The report supports the April 2021 announcement by the U.S. Food and Drug Administration of its intention to ban menthol cigarettes and cigars nationwide. The menthol ban would not affect e-cigarettes or other flavored products. The study, published in the journal Tobacco Control, notes that additional measures such as increasing taxes on cigarettes and cigars could further reduce smoking and related deaths.
“This work is the culmination of a series of sequential projects aimed to assess the impact that a menthol ban could have on smoking, tobacco use and downstream health effects,” said Rafael Meza, one of the authors of the study and a professor of epidemiology at U-M’s School of Public Health. “Our findings show that a menthol ban could result in considerable health gains and highlight the urgency for final approval and implementation of the ban.”
The study is based on the data analysis and computational modeling infrastructure that the researchers have assembled as part of the Center for the Assessment of Tobacco Regulations.
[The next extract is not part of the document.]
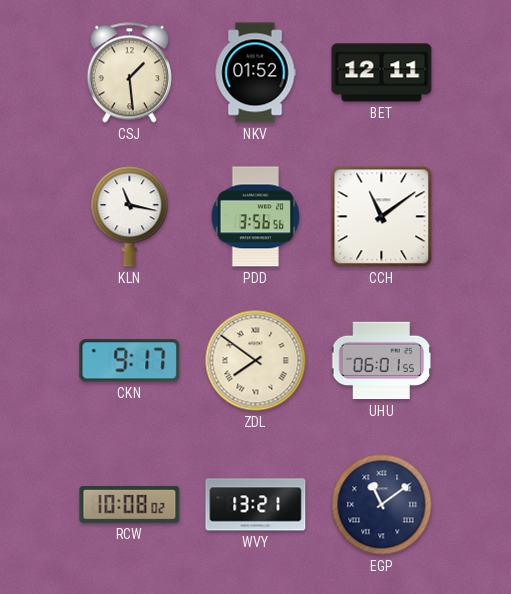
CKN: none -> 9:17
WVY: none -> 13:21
Researchers used the Smoking and Vaping Model, a simulation model they had previously developed to reflect recent cigarette and vaping products and incorporated current trends in the use of menthol and nonmenthol cigarettes.
Then, the researchers developed a scenario with a menthol ban starting in 2021, informed by expert assessment of the potential impacts, and estimated the public health impact as the difference between smoking and vaping attributable deaths and life-years lost in the current and the menthol ban scenarios, between 2021–2060.
They found that with a menthol ban, combined menthol and nonmenthol cigarette smoking would decline by 15% by 2026. Deaths attributable to smoking and vaping were estimated to fall by about 5% and life-years lost by 8.8%—translating to 16,250 deaths per year averted and 11 million life-years gained (almost 300,000 per year) over a 40-year period.
“Recent evidence finds that a menthol ban would likely increase smoking cessation, with more limited evidence of reducing smoking initiation and switching from smoking to other products like e-cigarettes,” said David Levy, professor of oncology at Georgetown University and lead author of the paper.
The researchers said that the effects of a menthol ban will also depend on other tobacco control policies. In particular, higher cigarette taxes would reduce smoking initiation and increase cessation, and increased enforcement of age 21 purchase laws would likely reduce smoking initiation. However, a menthol ban is likely to be very effective as a standalone policy, they said.